Es sind mutige Thesen mit Aufforderungscharakter, die hier formuliert werden. Ob diesem Appell nachgekommen wird, muss sich noch zeigen. Keine Position dazu zu beziehen, wird allerdings schwierig. Denn was deutlich wird, ist, dass Völkel damit nicht nur ein Buch geschrieben hat, das für inklusive Lernsettings einen Bedeutungsanspruch erhebt. Es handelt sich um eine Fundamentalkritik am derzeitigen Theoriekonzept der Geschichtsdidaktik. Da alle historische Bildung, wenn sie sich als zeitgemäß verstehen will, inklusiv zu denkende Bildung ist5, kann eigentlich niemand an diesem Buch vorbei, der sich mit der Theorie und Didaktik der Geschichtswissenschaft beschäftigt.

Anmerkungen:
1 Bettina Alavi / Martin Lücke (Hrsg.), Geschichtsunterricht ohne Verlierer!? Inklusion als Herausforderung für die Geschichtsdidaktik, Schwalbach/Ts. 2016. sowie: Christoph Kühberger / Robert Schneider (Hrsg.), Inklusion im Geschichtsunterricht. Zur Bedeutung geschichtsdidaktischer und sonderpädagogischer Fragen im Kontext inklusiven Unterrichts, Bad Heilbrunn 2016.
2 Sebastian Barsch / Wolfgang Hasberg (Hrsg.), Inklusiv – Exklusiv.
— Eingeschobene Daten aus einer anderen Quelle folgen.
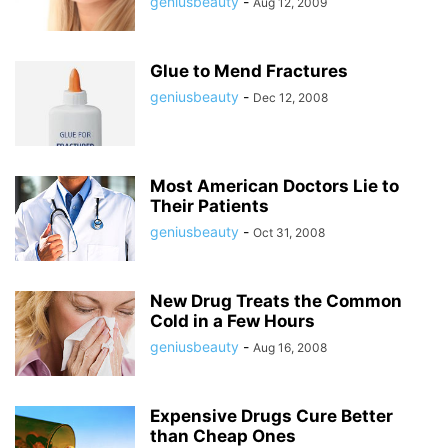
geniusbeauty
-
Aug 12, 2009
Glue to Mend Fractures
geniusbeauty
-
Dec 12, 2008
Most American Doctors Lie to
Their Patients
geniusbeauty
-
Oct 31, 2008
New Drug Treats the Common
Cold in a Few Hours
geniusbeauty
-
Aug 16, 2008
Expensive Drugs Cure Better
than Cheap Ones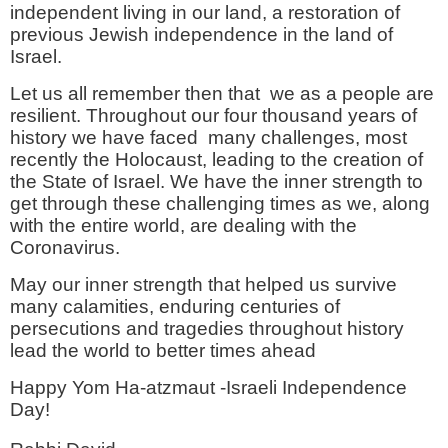
independent living in our land, a restoration of
previous Jewish independence in the land of
Israel.
Let us all remember then that we as a people are
resilient. Throughout our four thousand years of
history we have faced many challenges, most
recently the Holocaust, leading to the creation of
the State of Israel. We have the inner strength to
get through these challenging times as we, along
with the entire world, are dealing with the
Coronavirus.
May our inner strength that helped us survive
many calamities, enduring centuries of
persecutions and tragedies throughout history
lead the world to better times ahead
Happy Yom Ha-atzmaut -Israeli Independence
Day!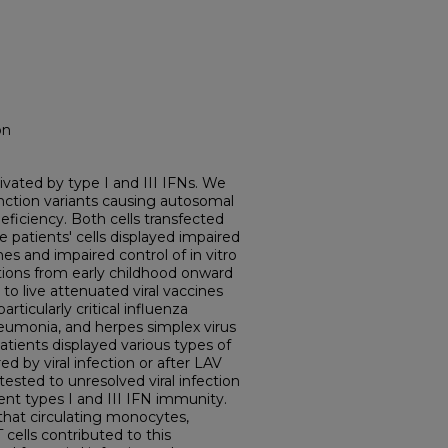
on
tivated by type I and III IFNs. We
unction variants causing autosomal
ficiency. Both cells transfected
 patients' cells displayed impaired
es and impaired control of in vitro
tations from early childhood onward
to live attenuated viral vaccines
articularly critical influenza
eumonia, and herpes simplex virus
patients displayed various types of
d by viral infection or after LAV
tested to unresolved viral infection
nt types I and III IFN immunity.
 that circulating monocytes,
ells contributed to this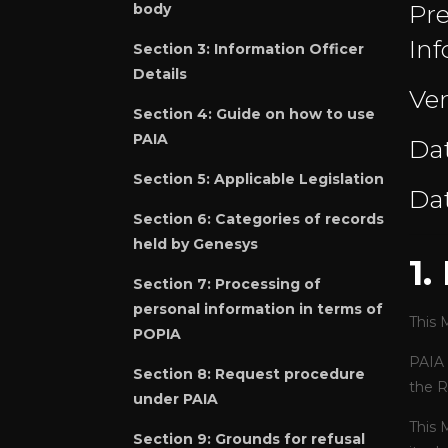
Pre
body
Inf
Section 3: Information Officer
Details
Ver
Section 4:
Guide on how to use
PAIA
Dat
Section 5:
Applicable Legislation
Dat
Section 6:
Categories of records
held by Genesys
1
Section 7:
Processing of
personal information in terms of
This 
POPIA
PAIA 
Section 8:
Request procedure
the R
under PAIA
This 
Section 9:
Grounds for refusal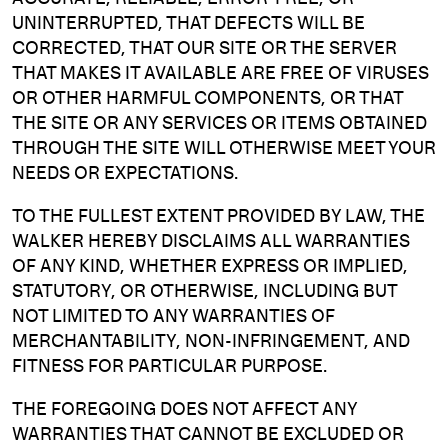
UNINTERRUPTED, THAT DEFECTS WILL BE
CORRECTED, THAT OUR SITE OR THE SERVER
THAT MAKES IT AVAILABLE ARE FREE OF VIRUSES
OR OTHER HARMFUL COMPONENTS, OR THAT
THE SITE OR ANY SERVICES OR ITEMS OBTAINED
THROUGH THE SITE WILL OTHERWISE MEET YOUR
NEEDS OR EXPECTATIONS.
TO THE FULLEST EXTENT PROVIDED BY LAW, THE
WALKER HEREBY DISCLAIMS ALL WARRANTIES
OF ANY KIND, WHETHER EXPRESS OR IMPLIED,
STATUTORY, OR OTHERWISE, INCLUDING BUT
NOT LIMITED TO ANY WARRANTIES OF
MERCHANTABILITY, NON-INFRINGEMENT, AND
FITNESS FOR PARTICULAR PURPOSE.
THE FOREGOING DOES NOT AFFECT ANY
WARRANTIES THAT CANNOT BE EXCLUDED OR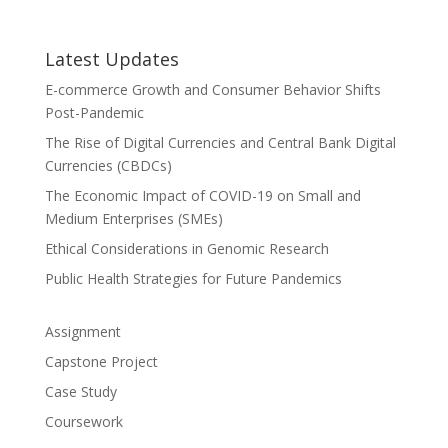
Latest Updates
E-commerce Growth and Consumer Behavior Shifts
Post-Pandemic
The Rise of Digital Currencies and Central Bank Digital
Currencies (CBDCs)
The Economic Impact of COVID-19 on Small and
Medium Enterprises (SMEs)
Ethical Considerations in Genomic Research
Public Health Strategies for Future Pandemics
Assignment
Capstone Project
Case Study
Coursework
Historisches Lernen für Alle, 1. Auflage, Schwalbach/Ts. 2014.
3 So hat sie bereits in ihrem Aufsatz Nationalism – Ethnicity – Racism kritisiert, dass die Orientierung am Geschichtsbewusstsein ganz eigene Effekte habe, „die angesichts der Veränderungen der Welt nur noch bedingt hilfreich sind.“ Zitiert in: Bärbel Völkel, Kategorien oder Inhalte? Erste Annäherungen an eine inklusive Geschichtsdidaktik, in: Alavi/Lücke, Geschichtsunterricht ohne Verlierer!?, S. 34.
4 Leib ist nicht synonym zu Körper zu verstehen. Er biete einen Ort des Zusammenfallens von Körper und Geist und somit eine Überwindung der Dichotomie und Hierarchisierung dieser beiden zugunsten des Geistes (S. 69). Vgl. zudem den Leibbezug aus historischer Perspektive in: Elsbeth Bösl / Anne Klein / Anne Waldschmidt (Hrsg.), Disability History. Konstruktion von Behinderung in der Geschichte. Eine Einführung, Bielefeld 2010.
5 Vgl. das Inklusionsverständnis in der Allgemeinen Pädagogik, wo nicht betont werden muss, dass es Schüler/innen mit oder ohne Inklusionslabel gibt, sondern die Schülerschaft als Ganzes betrachtet wird, die Heterogenitätsmerkmale aller Art selbstverständlich miteinschließt.